Justement, nous avons testé Hello Casto, et nous avons remarqué qu’il nous a conseillé d’aller chercher certaines infos plus compliquées, comme des conseils de déco, sur 18h39, le magazine d’inspiration de Castorama. Est-ce que ça veut dire qu’on a encore besoin d’humains, de journalistes, de vendeurs et de vendeuses ?

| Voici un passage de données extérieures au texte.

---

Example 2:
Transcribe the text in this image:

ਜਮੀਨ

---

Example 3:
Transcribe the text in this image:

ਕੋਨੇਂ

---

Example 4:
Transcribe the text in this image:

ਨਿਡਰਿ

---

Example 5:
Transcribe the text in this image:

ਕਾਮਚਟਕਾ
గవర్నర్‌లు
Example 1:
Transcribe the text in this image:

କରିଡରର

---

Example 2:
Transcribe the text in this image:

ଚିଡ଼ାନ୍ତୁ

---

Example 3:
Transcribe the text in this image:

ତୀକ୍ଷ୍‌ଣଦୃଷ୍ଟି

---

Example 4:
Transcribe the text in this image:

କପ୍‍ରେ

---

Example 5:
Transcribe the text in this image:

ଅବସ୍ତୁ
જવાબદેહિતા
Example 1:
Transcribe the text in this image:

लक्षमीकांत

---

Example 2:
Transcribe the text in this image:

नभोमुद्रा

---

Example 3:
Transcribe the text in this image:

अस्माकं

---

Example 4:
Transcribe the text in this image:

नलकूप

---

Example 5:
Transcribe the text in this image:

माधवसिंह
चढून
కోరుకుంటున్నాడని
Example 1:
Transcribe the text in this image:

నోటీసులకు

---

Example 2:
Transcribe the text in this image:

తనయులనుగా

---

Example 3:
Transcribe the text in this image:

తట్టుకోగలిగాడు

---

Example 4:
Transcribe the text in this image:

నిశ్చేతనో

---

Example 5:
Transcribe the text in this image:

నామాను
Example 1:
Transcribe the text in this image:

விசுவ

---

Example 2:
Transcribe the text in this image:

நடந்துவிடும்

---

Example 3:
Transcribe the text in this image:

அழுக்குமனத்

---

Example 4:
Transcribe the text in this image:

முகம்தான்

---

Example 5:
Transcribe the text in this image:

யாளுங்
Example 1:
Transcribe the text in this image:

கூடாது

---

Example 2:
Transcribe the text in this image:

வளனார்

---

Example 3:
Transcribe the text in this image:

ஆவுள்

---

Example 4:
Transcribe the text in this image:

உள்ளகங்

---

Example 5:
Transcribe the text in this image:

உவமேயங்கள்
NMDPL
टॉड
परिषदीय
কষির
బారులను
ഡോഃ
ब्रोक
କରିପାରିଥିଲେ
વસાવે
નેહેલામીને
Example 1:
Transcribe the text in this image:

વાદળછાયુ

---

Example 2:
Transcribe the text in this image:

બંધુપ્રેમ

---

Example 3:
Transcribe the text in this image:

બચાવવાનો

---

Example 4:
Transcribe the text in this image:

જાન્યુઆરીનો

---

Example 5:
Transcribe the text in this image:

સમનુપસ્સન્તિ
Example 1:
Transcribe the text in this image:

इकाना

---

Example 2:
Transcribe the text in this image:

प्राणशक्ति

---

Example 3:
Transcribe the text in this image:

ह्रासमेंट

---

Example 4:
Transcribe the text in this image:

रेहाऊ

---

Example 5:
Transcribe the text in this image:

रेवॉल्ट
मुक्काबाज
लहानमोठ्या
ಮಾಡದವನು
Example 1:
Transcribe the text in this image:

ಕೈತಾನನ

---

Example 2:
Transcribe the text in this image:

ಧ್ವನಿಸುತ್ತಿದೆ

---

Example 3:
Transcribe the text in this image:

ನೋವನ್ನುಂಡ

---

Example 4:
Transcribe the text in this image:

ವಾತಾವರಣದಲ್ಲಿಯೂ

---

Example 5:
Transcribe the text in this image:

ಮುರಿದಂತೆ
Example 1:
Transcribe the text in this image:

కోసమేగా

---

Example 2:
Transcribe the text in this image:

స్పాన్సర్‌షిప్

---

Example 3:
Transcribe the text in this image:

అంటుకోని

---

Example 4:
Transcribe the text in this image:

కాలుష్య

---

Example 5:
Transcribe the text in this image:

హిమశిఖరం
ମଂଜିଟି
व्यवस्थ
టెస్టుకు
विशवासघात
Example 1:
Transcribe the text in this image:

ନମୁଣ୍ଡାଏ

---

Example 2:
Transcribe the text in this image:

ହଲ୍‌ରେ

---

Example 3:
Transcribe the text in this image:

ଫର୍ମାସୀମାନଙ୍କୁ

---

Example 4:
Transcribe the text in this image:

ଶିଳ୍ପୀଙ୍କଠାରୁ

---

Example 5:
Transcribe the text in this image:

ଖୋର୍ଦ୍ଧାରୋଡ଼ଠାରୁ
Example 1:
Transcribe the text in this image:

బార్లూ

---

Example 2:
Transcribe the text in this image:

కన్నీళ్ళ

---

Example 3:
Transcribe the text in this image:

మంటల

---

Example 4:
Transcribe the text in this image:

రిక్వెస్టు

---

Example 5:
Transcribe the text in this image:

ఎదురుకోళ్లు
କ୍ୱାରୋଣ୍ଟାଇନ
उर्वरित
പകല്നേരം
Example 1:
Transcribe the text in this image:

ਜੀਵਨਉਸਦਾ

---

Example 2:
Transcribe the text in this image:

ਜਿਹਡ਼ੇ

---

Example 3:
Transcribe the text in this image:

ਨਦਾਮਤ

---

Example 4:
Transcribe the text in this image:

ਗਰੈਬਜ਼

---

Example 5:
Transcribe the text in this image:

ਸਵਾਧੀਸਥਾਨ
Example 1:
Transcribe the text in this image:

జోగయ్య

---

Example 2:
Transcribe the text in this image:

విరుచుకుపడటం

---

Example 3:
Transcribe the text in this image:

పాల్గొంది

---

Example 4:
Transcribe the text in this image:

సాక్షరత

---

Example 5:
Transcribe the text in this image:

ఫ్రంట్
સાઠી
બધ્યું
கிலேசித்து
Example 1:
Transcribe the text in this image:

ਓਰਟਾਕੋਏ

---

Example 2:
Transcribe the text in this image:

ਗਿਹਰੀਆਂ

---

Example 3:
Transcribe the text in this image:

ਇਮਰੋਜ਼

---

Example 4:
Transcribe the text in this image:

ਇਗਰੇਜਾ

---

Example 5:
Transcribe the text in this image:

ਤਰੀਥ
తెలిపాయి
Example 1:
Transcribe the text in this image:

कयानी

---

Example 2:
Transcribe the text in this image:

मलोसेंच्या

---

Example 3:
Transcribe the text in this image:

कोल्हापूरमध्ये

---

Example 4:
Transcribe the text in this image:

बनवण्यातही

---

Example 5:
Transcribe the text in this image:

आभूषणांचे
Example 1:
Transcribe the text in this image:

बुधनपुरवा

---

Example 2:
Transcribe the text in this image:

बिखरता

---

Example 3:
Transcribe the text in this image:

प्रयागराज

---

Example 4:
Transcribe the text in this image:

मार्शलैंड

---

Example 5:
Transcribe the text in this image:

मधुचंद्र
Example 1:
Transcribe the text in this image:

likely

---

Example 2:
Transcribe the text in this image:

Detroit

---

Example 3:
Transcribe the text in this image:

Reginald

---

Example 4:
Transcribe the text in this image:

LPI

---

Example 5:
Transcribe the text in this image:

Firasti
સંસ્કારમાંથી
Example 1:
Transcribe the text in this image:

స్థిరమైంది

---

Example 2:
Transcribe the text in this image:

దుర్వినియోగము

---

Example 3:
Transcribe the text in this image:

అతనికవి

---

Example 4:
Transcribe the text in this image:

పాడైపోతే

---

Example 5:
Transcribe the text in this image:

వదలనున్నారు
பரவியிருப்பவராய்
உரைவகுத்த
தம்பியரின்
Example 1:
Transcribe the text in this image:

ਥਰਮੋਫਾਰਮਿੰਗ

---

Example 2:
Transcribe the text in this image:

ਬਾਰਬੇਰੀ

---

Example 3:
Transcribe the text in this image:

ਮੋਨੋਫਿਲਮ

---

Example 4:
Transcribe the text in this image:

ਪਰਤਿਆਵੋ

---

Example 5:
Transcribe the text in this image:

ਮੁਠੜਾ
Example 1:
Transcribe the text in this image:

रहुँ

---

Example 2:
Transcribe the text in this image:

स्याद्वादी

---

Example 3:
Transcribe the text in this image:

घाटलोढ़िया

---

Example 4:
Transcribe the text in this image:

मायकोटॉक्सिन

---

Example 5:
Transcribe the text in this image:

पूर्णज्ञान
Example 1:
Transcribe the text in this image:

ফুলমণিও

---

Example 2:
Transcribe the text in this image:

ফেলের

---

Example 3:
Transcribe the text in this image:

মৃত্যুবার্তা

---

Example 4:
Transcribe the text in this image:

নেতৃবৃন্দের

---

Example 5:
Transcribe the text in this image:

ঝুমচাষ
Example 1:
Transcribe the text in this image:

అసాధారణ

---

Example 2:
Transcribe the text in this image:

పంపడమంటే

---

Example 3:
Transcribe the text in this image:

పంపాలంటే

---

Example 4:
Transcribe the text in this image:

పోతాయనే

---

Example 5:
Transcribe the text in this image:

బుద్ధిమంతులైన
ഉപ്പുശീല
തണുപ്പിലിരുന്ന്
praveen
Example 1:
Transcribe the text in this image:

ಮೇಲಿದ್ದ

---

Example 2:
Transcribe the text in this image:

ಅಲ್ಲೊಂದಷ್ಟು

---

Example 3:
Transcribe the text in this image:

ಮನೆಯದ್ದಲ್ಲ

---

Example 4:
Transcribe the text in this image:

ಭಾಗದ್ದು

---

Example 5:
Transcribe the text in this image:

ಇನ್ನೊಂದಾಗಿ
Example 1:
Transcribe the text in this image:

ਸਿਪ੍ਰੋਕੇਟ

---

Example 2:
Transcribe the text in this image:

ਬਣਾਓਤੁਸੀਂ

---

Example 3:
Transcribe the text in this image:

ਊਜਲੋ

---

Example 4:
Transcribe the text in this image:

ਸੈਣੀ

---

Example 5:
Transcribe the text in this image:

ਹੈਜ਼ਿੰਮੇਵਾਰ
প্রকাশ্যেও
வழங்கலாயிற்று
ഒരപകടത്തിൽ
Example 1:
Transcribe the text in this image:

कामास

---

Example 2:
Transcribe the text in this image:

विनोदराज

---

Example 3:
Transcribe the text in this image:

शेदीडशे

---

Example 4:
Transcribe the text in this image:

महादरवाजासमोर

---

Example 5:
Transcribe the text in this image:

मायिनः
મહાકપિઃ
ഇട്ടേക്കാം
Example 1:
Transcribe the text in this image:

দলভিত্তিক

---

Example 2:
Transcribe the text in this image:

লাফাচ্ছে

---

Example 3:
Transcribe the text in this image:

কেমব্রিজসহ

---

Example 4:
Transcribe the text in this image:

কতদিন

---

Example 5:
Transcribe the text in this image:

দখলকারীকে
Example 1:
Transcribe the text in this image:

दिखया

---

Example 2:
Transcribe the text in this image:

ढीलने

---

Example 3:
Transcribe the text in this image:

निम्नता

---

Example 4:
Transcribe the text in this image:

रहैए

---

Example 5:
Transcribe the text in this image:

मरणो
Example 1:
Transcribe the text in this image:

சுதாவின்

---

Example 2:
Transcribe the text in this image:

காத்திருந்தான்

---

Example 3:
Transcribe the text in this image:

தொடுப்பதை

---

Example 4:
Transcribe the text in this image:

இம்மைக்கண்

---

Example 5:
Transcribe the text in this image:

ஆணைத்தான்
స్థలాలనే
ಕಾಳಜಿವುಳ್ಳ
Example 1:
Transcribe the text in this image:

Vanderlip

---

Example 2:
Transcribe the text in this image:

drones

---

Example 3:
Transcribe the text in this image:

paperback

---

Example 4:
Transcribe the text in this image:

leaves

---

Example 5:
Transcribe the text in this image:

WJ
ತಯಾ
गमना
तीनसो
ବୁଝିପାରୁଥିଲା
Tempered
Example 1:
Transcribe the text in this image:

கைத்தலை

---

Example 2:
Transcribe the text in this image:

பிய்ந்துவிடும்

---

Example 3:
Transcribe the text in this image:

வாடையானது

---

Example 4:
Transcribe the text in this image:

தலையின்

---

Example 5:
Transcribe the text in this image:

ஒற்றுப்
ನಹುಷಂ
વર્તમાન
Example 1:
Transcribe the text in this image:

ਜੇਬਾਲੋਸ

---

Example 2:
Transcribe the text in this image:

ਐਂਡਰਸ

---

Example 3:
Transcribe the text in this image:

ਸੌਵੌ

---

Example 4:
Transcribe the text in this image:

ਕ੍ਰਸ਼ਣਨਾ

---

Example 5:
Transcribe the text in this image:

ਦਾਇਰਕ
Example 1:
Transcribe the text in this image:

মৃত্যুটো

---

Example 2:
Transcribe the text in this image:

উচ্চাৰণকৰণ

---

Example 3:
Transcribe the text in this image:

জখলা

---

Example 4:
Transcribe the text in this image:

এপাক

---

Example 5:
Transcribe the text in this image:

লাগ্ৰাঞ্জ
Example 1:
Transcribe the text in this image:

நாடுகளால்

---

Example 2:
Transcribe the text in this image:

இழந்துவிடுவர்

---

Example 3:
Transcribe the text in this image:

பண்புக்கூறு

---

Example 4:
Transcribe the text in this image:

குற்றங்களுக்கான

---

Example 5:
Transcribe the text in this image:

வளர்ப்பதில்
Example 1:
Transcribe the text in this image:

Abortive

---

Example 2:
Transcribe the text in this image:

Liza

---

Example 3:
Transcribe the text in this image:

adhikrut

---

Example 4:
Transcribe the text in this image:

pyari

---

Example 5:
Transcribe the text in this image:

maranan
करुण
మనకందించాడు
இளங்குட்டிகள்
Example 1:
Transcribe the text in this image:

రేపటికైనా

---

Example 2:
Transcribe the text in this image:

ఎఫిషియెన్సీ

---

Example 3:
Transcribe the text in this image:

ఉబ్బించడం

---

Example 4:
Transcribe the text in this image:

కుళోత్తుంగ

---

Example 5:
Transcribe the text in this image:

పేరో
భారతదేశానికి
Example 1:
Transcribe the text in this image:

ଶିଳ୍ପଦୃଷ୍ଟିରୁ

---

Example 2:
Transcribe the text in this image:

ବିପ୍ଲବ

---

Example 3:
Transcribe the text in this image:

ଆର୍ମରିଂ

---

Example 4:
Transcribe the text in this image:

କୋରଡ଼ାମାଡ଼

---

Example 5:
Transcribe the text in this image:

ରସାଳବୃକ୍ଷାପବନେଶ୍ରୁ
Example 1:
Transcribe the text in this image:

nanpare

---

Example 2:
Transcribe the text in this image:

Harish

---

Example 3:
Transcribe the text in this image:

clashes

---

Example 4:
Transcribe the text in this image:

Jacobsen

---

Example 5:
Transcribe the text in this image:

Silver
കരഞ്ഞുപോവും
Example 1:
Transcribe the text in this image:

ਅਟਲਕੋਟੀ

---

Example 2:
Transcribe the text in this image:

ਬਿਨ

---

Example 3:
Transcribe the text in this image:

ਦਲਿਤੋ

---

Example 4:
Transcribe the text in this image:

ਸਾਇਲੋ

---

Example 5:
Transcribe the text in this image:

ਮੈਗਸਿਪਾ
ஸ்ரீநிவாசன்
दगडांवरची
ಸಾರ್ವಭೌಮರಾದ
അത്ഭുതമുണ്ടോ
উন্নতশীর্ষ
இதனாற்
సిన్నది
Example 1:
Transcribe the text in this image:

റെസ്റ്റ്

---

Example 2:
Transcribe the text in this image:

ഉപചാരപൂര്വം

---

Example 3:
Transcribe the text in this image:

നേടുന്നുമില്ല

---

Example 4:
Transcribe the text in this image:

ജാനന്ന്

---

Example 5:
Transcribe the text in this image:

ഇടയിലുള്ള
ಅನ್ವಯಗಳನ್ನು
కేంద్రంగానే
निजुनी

Bien sûr qu’on a besoin d’humains ! Ce qu’un humain dit, ce qu’il recommande, comment il interagit avec les autres, c’est une toute autre expérience et ça justifie de se déplacer en magasin notamment. La technologie est extraordinaire mais elle est surtout là pour faciliter la vie du client dans le cas de figure où il n’a pas accès à ce contact humain, où il ne peut pas ou ne veut pas se déplacer. La question devient : comment s’approcher le plus possible de cette expérience humaine via l’interface digitale ? C’est comme ça que l’IA pourra faire gagner du temps à tout le monde, au client et au vendeur, pour dans un second temps laisser la matière grise humaine entrer en jeu. Ça, l’IA ne peut pas le remplacer.